[Data extracted from a collection]
-------
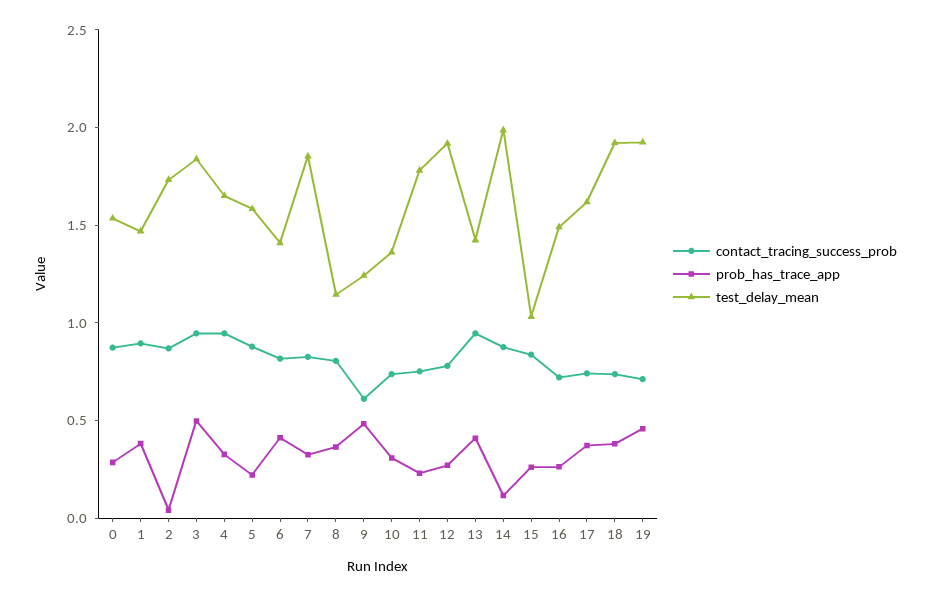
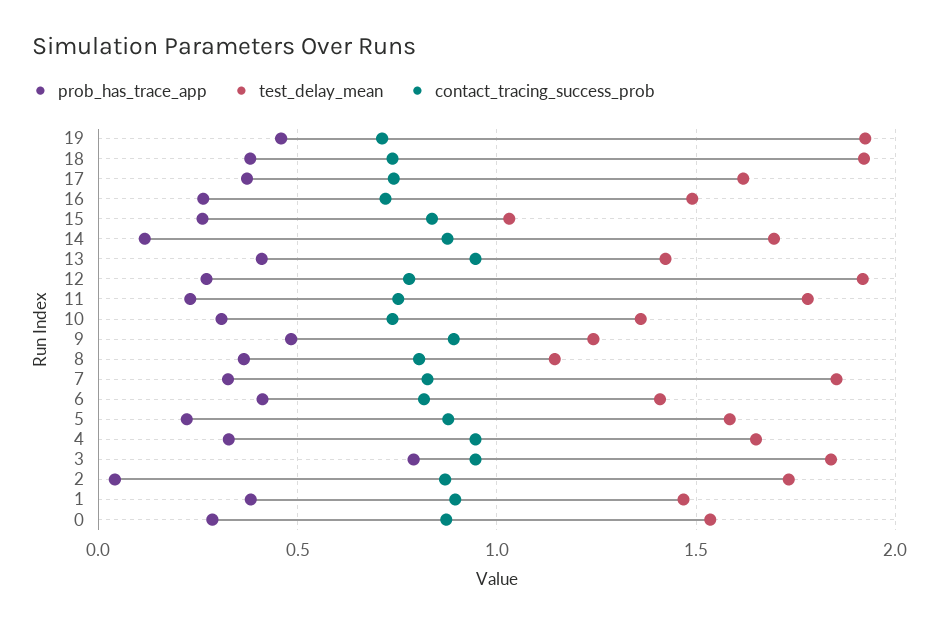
prob_has_trace_app, 3: 0.5 -> 0.8
contact_tracing_success_prob, 9: 0.6 -> 0.9
test_delay_mean, 14: 2 -> 1.7

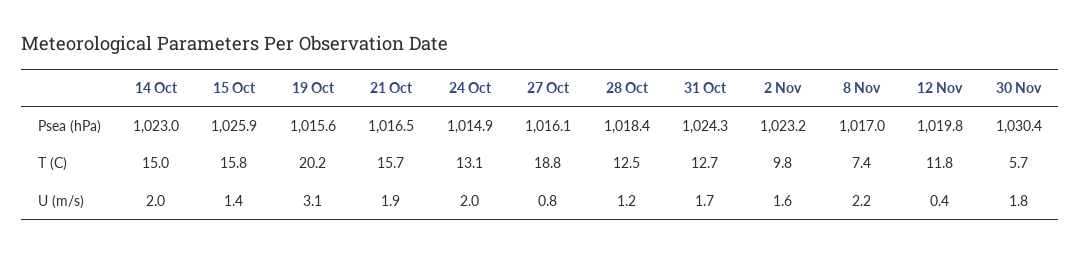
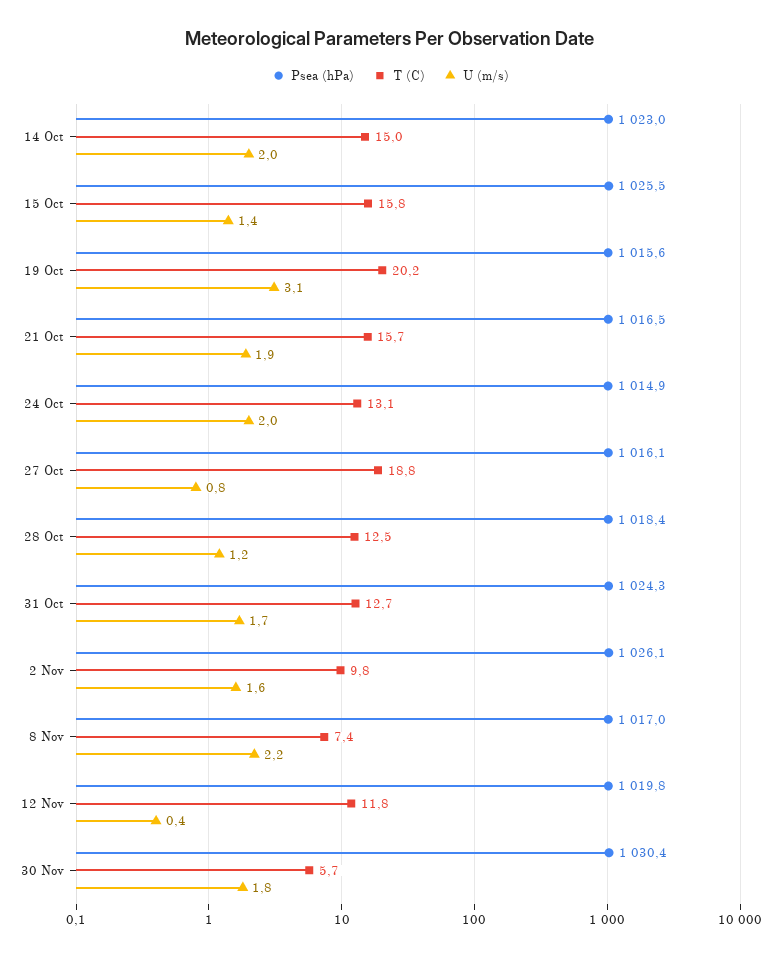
Psea (hPa), 15 Oct: 1025.9 -> 1025.5
Psea (hPa), 2 Nov: 1023.2 -> 1026.1

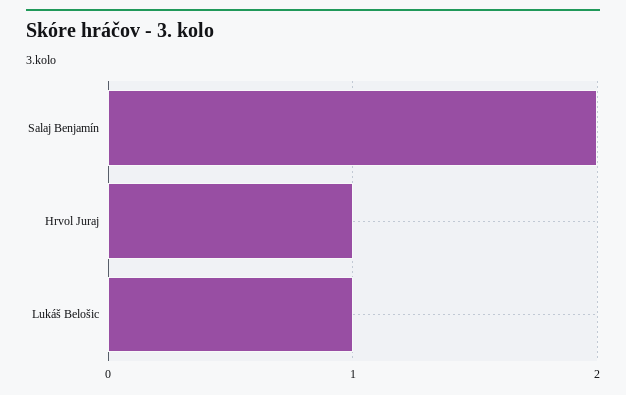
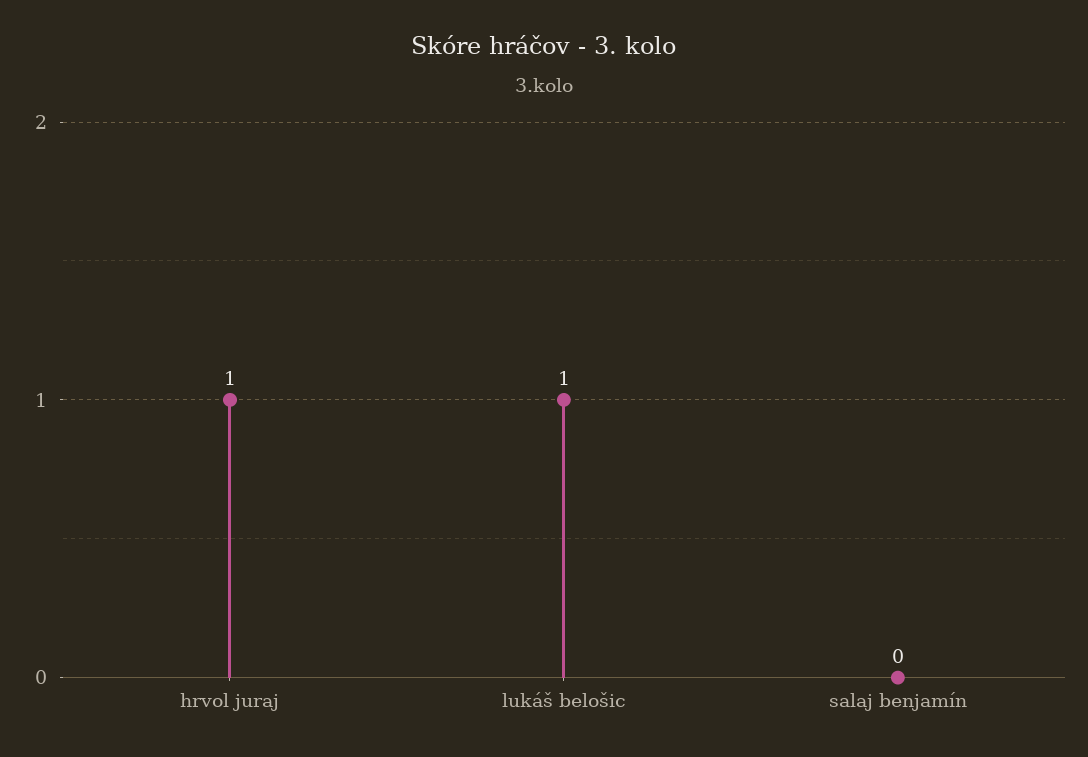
Salaj Benjamín: 2 -> 0

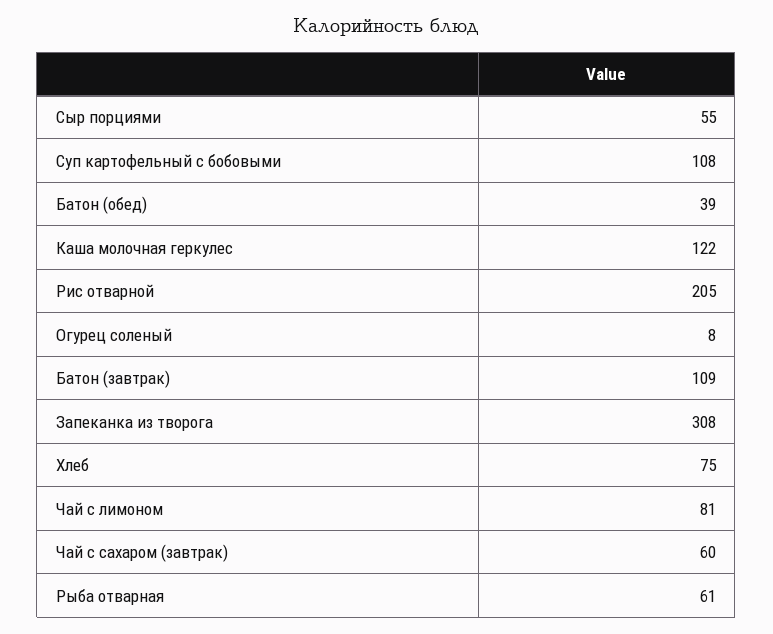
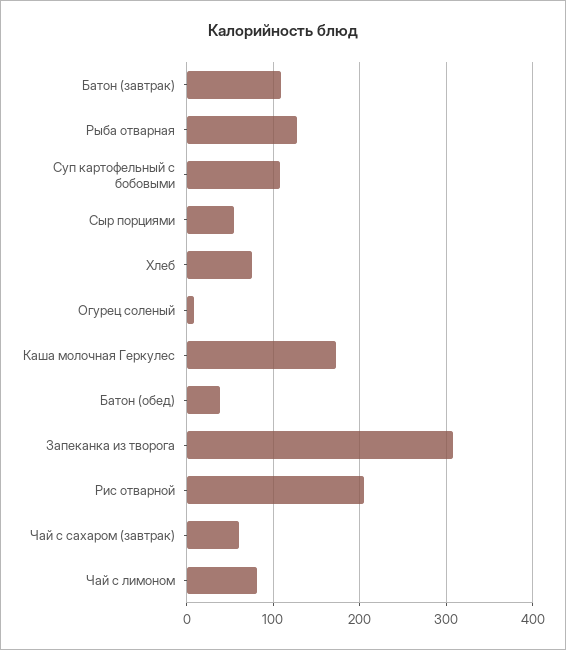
Каша молочная геркулес: 122 -> 170
Рыба отварная: 61 -> 130

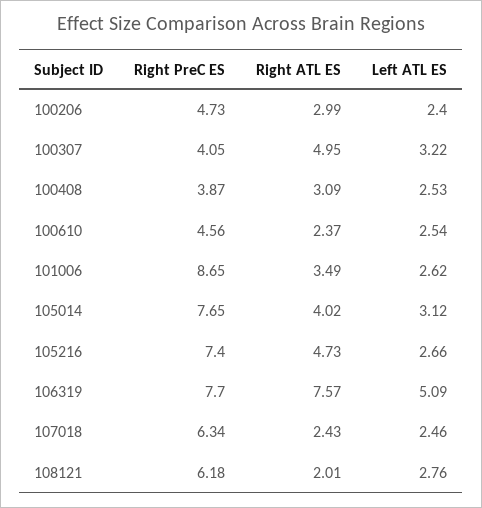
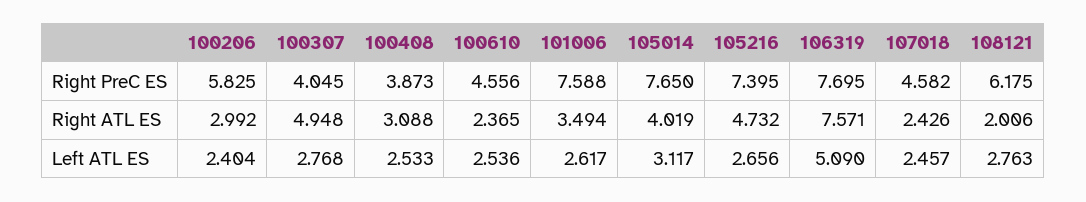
Right PreC ES, 100206: 4.73 -> 5.825
Left ATL ES, 100307: 3.22 -> 2.768
Right PreC ES, 101006: 8.65 -> 7.588
Right PreC ES, 107018: 6.34 -> 4.582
-------
* [Work task] Output the entries above verbatim, with no picture included.

* [Your response]
prob_has_trace_app, 3: 0.5 -> 0.8
contact_tracing_success_prob, 9: 0.6 -> 0.9
test_delay_mean, 14: 2 -> 1.7

Psea (hPa), 15 Oct: 1025.9 -> 1025.5
Psea (hPa), 2 Nov: 1023.2 -> 1026.1

Salaj Benjamín: 2 -> 0

Каша молочная геркулес: 122 -> 170
Рыба отварная: 61 -> 130

Right PreC ES, 100206: 4.73 -> 5.825
Left ATL ES, 100307: 3.22 -> 2.768
Right PreC ES, 101006: 8.65 -> 7.588
Right PreC ES, 107018: 6.34 -> 4.582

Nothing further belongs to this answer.